— Data to examine —
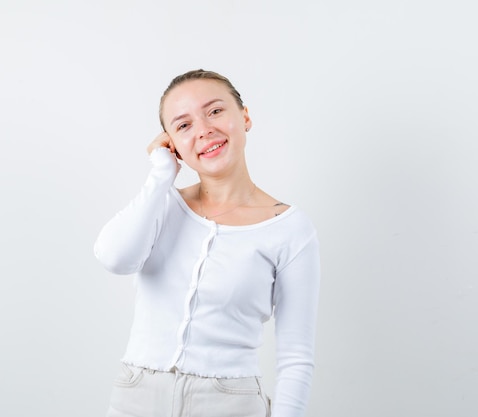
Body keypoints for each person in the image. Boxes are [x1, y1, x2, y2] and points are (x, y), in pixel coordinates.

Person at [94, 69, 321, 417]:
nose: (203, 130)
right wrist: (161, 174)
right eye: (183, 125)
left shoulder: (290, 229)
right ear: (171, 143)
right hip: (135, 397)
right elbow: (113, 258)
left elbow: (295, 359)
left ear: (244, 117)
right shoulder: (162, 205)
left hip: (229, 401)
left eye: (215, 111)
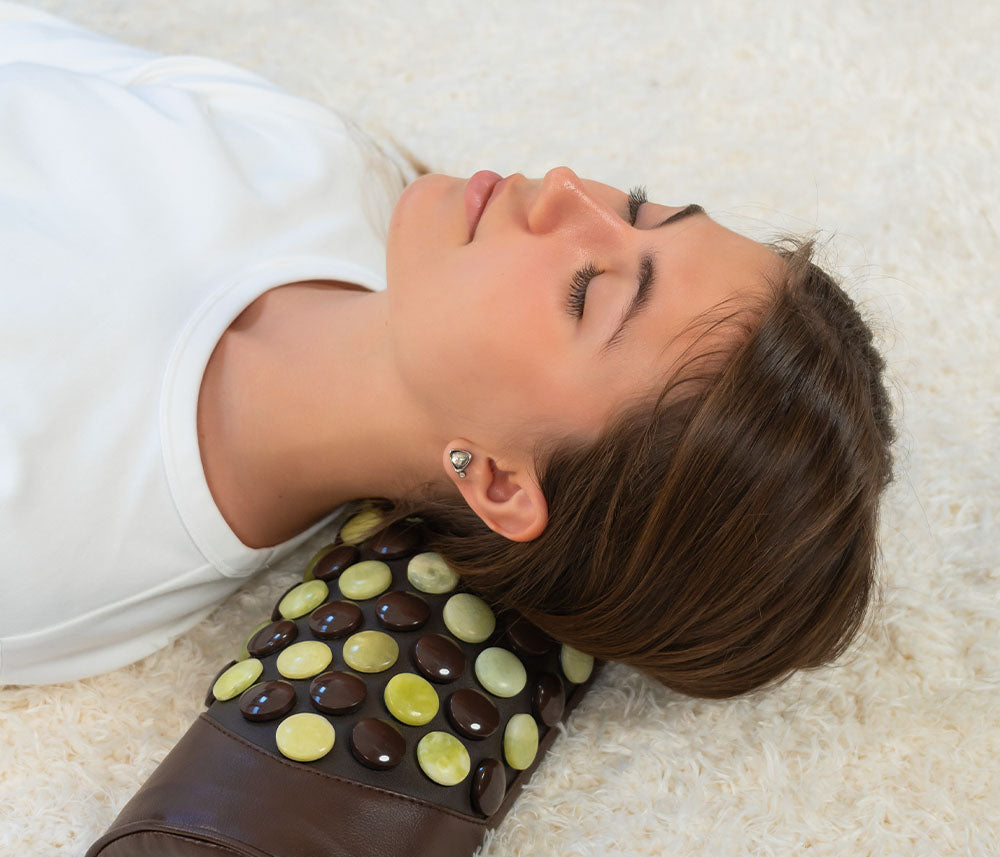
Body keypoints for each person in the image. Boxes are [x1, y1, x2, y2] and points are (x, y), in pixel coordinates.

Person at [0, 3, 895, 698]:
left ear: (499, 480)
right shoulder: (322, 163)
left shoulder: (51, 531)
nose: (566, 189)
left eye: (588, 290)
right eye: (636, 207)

==

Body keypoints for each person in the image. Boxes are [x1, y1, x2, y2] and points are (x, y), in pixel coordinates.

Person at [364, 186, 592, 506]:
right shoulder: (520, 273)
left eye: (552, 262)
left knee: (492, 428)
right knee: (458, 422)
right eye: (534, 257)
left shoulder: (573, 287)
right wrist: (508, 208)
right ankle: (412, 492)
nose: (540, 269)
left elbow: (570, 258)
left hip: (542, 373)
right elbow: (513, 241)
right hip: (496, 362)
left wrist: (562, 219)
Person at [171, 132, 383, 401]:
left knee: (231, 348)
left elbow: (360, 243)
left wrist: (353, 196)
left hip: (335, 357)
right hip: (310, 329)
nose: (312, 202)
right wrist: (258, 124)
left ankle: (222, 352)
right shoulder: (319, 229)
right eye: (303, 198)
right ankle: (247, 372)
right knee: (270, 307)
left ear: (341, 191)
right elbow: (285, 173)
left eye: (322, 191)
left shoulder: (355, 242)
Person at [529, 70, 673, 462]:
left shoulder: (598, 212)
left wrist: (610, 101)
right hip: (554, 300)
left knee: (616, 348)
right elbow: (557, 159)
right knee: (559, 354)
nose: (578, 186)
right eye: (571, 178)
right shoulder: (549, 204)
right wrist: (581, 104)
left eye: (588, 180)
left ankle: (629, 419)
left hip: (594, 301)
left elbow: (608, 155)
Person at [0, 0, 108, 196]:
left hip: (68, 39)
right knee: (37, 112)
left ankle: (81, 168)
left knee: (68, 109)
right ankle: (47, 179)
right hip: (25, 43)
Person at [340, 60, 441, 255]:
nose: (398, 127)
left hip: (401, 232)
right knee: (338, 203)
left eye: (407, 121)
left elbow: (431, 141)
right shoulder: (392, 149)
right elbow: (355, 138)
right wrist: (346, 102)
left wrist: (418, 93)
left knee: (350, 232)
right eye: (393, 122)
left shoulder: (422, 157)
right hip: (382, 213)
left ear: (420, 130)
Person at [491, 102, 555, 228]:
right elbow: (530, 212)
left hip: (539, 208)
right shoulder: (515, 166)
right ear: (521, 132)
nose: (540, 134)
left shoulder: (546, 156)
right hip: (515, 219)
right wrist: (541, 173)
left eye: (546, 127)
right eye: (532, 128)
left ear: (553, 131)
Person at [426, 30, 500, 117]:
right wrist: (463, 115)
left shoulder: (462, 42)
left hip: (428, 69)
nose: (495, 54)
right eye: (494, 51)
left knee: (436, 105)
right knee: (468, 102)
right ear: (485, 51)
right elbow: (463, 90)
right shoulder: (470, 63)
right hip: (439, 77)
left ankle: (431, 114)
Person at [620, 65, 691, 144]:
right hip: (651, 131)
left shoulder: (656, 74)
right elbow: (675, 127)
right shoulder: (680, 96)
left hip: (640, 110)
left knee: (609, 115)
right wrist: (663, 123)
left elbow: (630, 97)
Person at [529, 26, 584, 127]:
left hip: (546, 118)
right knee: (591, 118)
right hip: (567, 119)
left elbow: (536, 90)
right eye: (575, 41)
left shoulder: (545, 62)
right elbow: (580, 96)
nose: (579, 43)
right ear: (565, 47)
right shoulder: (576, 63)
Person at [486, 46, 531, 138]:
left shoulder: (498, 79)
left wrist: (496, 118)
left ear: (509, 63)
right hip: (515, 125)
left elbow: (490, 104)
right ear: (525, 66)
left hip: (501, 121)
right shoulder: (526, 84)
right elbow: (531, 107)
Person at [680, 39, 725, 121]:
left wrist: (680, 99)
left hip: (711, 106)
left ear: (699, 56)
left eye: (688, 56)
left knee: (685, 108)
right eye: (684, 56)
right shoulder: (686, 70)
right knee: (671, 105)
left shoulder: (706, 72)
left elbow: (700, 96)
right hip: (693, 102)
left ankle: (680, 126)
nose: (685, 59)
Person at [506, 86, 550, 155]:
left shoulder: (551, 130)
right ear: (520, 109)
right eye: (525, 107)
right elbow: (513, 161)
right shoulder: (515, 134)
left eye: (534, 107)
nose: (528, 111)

— Required action —
Could you restate word for word the lines above from the one containing "right shoulder: (470, 63)" through the one containing "right knee: (591, 118)", both included, and nothing else?

— Output of the exercise —
right shoulder: (470, 63)
right hip: (439, 77)
left ankle: (431, 114)
Person at [620, 65, 691, 144]:
right hip: (651, 131)
left shoulder: (656, 74)
right elbow: (675, 127)
right shoulder: (680, 96)
left hip: (640, 110)
left knee: (609, 115)
right wrist: (663, 123)
left elbow: (630, 97)
Person at [529, 26, 584, 127]:
left hip: (546, 118)
right knee: (591, 118)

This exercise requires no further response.